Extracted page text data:
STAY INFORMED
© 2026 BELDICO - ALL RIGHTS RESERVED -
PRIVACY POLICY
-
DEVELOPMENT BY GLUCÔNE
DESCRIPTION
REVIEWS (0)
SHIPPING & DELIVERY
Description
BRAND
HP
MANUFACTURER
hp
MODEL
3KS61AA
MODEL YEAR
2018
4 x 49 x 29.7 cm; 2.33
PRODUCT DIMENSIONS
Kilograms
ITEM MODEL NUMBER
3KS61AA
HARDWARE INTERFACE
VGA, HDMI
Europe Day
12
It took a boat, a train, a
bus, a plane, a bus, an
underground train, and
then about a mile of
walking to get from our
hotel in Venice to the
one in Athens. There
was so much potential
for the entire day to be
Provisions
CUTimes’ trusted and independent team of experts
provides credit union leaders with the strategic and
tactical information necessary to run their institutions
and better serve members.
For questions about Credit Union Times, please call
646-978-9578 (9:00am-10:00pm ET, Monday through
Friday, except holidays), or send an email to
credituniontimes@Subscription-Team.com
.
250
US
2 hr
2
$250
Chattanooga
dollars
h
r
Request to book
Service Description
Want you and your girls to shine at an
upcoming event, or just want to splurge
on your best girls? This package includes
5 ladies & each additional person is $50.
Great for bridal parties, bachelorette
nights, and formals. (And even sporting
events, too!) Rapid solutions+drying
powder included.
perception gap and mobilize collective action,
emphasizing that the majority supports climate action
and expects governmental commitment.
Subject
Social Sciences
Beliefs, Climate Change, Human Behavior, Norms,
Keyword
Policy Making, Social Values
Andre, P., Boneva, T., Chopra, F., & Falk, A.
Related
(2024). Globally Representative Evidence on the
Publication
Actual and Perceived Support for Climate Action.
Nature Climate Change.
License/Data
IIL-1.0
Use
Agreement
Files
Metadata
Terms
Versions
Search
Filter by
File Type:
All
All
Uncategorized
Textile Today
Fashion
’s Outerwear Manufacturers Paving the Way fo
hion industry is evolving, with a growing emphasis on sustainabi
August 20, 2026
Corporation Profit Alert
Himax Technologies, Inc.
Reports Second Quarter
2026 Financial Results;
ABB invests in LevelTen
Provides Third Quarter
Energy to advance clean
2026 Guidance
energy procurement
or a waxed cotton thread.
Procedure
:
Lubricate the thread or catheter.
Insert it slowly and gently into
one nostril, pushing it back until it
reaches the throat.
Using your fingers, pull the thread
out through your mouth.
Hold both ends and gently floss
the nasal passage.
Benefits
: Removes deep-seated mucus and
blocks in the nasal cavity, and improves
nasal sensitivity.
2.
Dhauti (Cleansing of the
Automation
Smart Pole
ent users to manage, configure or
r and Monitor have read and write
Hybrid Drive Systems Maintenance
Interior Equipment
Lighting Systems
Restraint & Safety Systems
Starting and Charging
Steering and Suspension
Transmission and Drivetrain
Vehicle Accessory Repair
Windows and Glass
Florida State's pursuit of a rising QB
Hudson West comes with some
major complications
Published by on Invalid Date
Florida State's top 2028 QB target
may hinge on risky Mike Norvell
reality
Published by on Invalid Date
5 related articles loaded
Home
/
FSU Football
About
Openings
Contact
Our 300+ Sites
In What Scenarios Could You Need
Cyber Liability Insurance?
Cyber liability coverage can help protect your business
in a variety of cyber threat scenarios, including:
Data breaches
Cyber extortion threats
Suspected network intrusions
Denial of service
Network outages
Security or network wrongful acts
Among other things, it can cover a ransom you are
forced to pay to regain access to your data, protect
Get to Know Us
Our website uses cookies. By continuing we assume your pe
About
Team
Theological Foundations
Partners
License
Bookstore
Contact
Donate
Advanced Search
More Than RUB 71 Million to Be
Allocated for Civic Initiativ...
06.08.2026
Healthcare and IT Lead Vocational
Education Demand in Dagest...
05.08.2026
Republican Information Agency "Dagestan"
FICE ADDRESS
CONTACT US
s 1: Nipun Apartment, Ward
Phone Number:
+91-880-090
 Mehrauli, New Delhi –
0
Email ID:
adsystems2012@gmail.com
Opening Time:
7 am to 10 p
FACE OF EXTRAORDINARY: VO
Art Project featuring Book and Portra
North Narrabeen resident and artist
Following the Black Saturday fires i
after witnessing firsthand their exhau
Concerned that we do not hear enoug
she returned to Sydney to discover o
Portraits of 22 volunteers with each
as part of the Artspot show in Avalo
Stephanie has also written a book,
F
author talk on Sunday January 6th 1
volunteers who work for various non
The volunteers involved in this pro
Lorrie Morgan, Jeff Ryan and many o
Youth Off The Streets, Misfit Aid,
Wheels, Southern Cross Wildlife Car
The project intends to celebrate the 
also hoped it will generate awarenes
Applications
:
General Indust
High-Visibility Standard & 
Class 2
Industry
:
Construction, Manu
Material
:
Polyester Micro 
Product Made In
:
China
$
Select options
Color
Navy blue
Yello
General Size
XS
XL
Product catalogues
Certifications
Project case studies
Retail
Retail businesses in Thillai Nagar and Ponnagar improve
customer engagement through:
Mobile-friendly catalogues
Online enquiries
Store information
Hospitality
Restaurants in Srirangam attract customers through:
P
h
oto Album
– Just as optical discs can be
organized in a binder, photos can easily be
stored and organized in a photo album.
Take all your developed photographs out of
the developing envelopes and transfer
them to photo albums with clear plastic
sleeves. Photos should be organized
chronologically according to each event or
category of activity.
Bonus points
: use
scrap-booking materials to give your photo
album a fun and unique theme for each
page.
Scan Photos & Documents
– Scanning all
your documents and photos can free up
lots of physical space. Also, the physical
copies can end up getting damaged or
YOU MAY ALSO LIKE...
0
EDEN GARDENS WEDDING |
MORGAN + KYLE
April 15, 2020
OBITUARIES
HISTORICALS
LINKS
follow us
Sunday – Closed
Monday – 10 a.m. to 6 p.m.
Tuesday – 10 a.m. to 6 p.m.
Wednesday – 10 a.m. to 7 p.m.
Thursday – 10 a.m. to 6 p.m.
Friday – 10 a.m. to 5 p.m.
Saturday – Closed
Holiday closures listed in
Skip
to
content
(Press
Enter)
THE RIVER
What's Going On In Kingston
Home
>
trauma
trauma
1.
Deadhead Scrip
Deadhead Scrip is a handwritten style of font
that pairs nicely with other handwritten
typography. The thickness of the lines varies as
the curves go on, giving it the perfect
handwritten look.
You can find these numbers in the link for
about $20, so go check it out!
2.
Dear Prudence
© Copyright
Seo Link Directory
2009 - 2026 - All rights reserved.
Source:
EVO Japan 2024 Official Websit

Task goal: How many lines of the entries contain the string "Quarter"? Treat uppercase and lowercase letters as different, and give only the number.

Written reply: 2